# I want to produce symphony/organic type music.



## cronodevir

My name is cronodevir, and i have recently decided i want to produce my own symphony type music. I have been produceing psytrance and exprimental music for the past 3-4 years. And i use mostly FLS6 and recently i have aquired Garritan Personal Orchestra...and i love it completely. I have even made an orchestral type track with it already called Abscond [ www.soundclick.com/cronodevir , click music, then Mp3 to download Abscond] Which is my first completely organic track.

But i feel it is not a very good symphonic track , composition wise, i have no idea about composeing symphonic type stuff, how the instruments should go together..etc

And i have been searching for a place to learn this kind of stuff on the net, and this is the only place i could find, so i have decided to finally post here and see what i can learn from those here who may have expreinse with this kind of stuff.

I suppose the best thing would be for someone to hear my track and tell me right off he bat, some things i could fix up a bit.

Anyways, if anyone can help me in learning to compose more orchestral/symphonic/organic type music, all help would be greatly appreciated.

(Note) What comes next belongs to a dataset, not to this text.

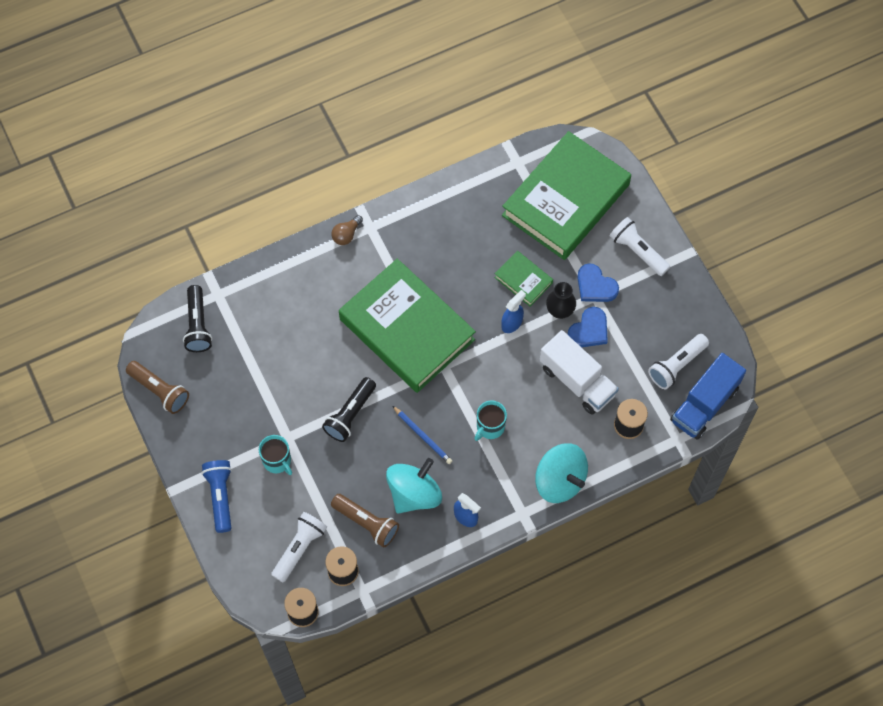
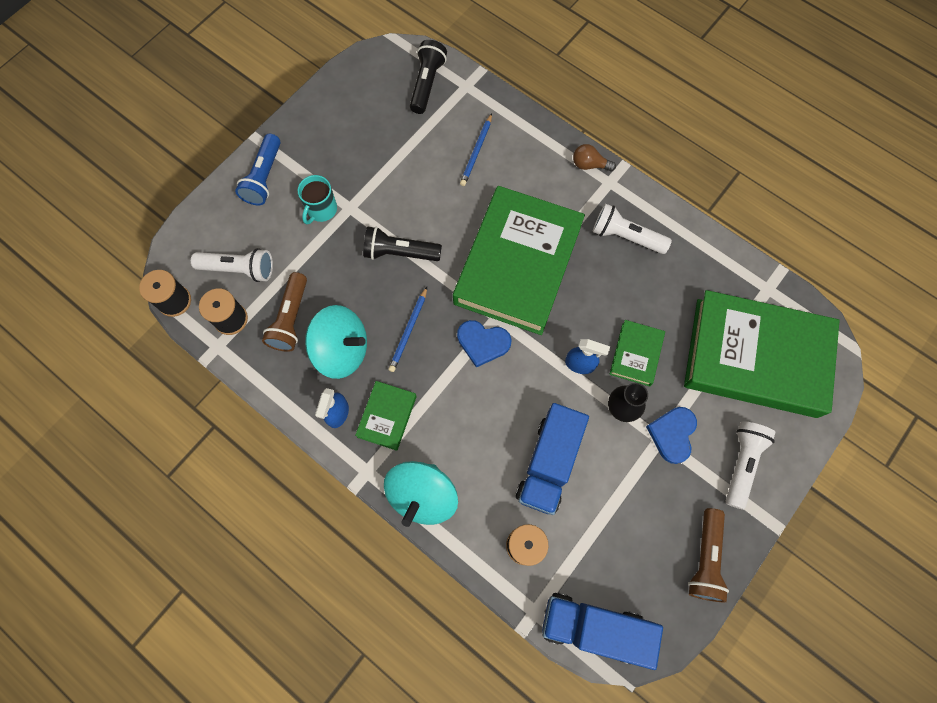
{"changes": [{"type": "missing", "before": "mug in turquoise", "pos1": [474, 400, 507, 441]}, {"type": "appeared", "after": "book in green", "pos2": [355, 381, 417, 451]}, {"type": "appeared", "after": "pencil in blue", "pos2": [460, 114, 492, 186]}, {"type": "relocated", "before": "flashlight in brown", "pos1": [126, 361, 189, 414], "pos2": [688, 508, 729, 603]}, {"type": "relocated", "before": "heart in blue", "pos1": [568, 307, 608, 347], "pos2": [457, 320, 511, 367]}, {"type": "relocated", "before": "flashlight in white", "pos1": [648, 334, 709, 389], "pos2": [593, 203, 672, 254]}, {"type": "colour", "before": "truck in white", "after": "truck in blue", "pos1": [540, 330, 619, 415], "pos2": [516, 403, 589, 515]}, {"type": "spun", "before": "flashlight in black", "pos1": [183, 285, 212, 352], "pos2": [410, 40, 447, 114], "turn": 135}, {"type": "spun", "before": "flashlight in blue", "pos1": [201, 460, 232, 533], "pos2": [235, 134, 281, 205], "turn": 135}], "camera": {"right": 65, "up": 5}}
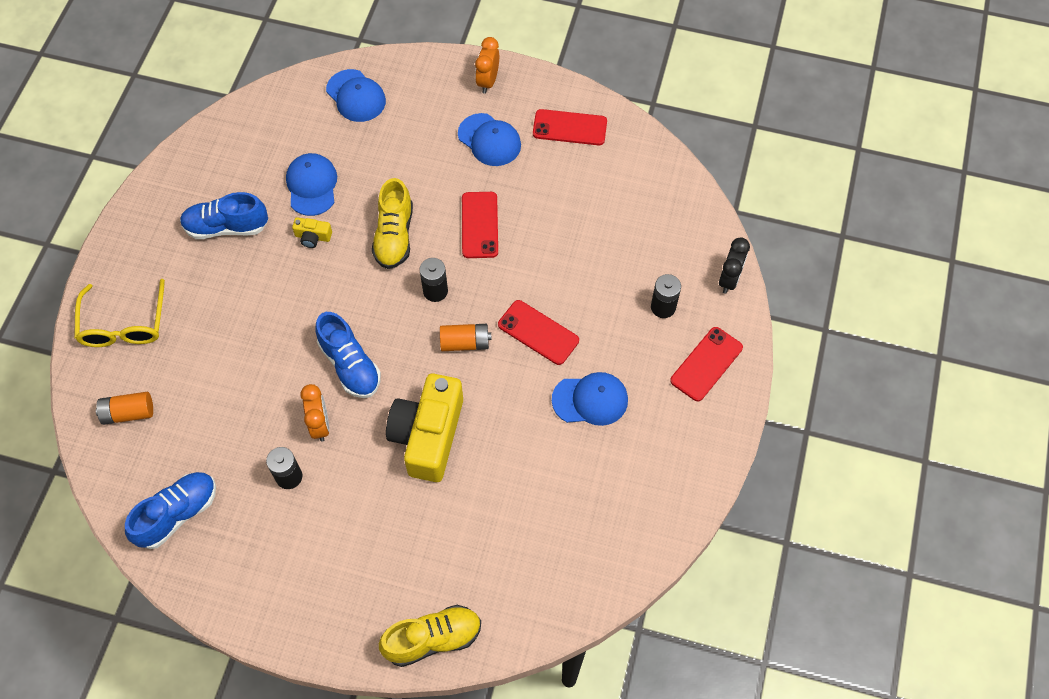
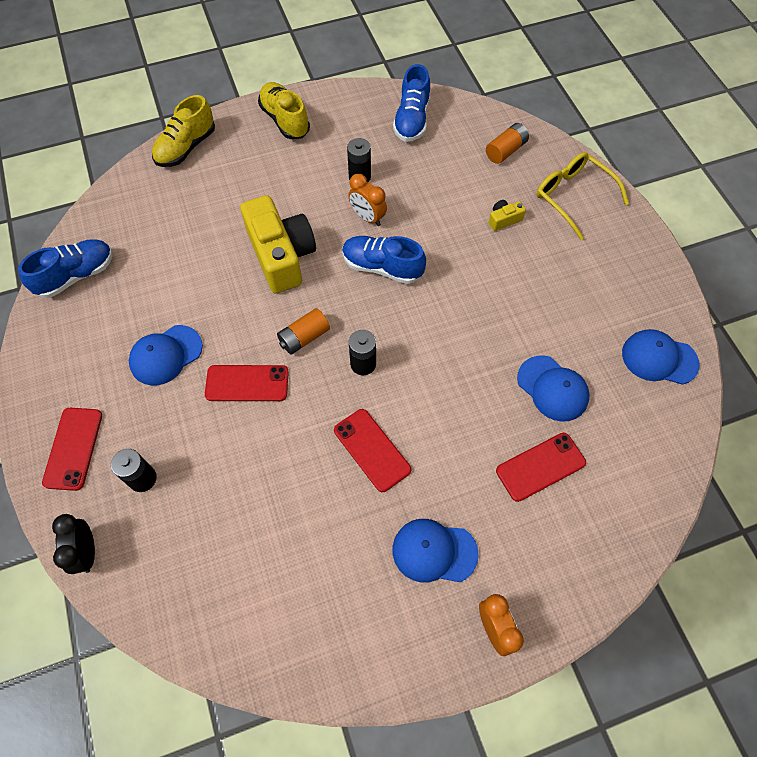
{"changes": [{"type": "relocated", "before": "shoe in blue", "pos1": [180, 192, 268, 239], "pos2": [18, 239, 113, 298]}, {"type": "relocated", "before": "camera in yellow", "pos1": [292, 217, 332, 248], "pos2": [488, 200, 526, 231]}, {"type": "relocated", "before": "cap in blue", "pos1": [326, 69, 386, 122], "pos2": [622, 329, 700, 385]}, {"type": "relocated", "before": "shoe in yellow", "pos1": [372, 178, 413, 269], "pos2": [258, 82, 310, 139]}, {"type": "relocated", "before": "phone in red", "pos1": [533, 109, 607, 145], "pos2": [496, 433, 586, 502]}], "camera": {"right": 145, "up": 0}}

edit: better link for the track here: http://www.soundclick.com/bands/pagemusic.cfm?bandID=543223

and if anyone wants to hear my other stuff you could go here: www.myspace.com/cronodevir


----------



## IAmKing

A basic understanding of Western Music Theory is rather essentially to composition of symphonic work... So, I guess step 1 is go and find a teacher.


----------



## mahlerfan

You want to write music? Awesome! For me, I have learned a lot about writing classical music by use of the internet, but even more so, by listening to the works by the great composers. Go to the store, or amazon.com, search classical music and find some that you like. Here is a great site for discovering great music. 
http://w3.rz-berlin.mpg.de/cmp/classmus.html

It provides short clips from different pieces of music, giving you a small idea of whether or not you would like to purchase it. It is much like flipping through pages of a book before checking it out of the local library. And here is a site with links to sites for downloading free music.
http://www.classiccat.net/

Another site with free music downloads.
http://www.peabody.jhu.edu/584

Now after purchasing or downloading some great pieces that you like, you should purchase the full score for that piece off the internet. I bought a couple of score for Mahler Symphonies 5 & 6, and had an awesome time of following along with my recordings, lots of fun! This will give you an insight on the composer's style of writing, and many different ideas of melodies and harmonies. And then, as stated above by *IAmKing*, you should look for a teacher and study things such as counterpoint and musical structure. Also, if you do not currently play an instrument you should consider that as well, because playing music can be a great way to learn how to write music, as well as learning notes, scales, etc. These steps should help you on your journey of becoming a composer. Hope this helps!


----------



## Frasier

Music is one of these things that the more you put into it, the more you get out of it. With composing it's the more experience you gain, the more fluent you become. It's up to you how high you set your sights initially - symphonies, yes, but bear in mind you're talking orchestral and enough knowledge to develop structure...so be ready to revise and reqork a bit. You may not need to but most people do. You may instead go for a symphonic suite, a collection of separate movements loosely connected in some way or another.

Many students consider composition and orchestration to be separate stages but I personally think that if you're composing orchestral music, you think orchestrally from the start as it's part of the composing process. For that, as Mahlerfan has just said, studying scores is the only real way to learn. You can get a book about instruments and their techniques, but that won't teach you orchestration. So choose something not too complicated - a Mozart or Beethoven symphony (or if you like more modern work, a Mahler score, Debussy or something), get a recording and study them together until you can recreate the sound in your mind of what's on the page. That may sound difficult, hence starting with something easy, but it's surprising how much progress you'll make.

It takes time - a composer's life's work is an expression of her/his inner life. So don't expect to be out-Maherling Mahler in your first couple of years. Hard but extremely rewarding work.

Just as a start, this book is a bit old now - Rimsky-Korsakov's Orchestration - and he self quotes but he knew what he was doing all right. Contains playable examples!

http://www.northernsounds.com/forum/forumdisplay.php?f=77

All the best with it.


----------



## mahlerfan

Yes, that is also a great site as well, *Frasier*. I have been there before.


----------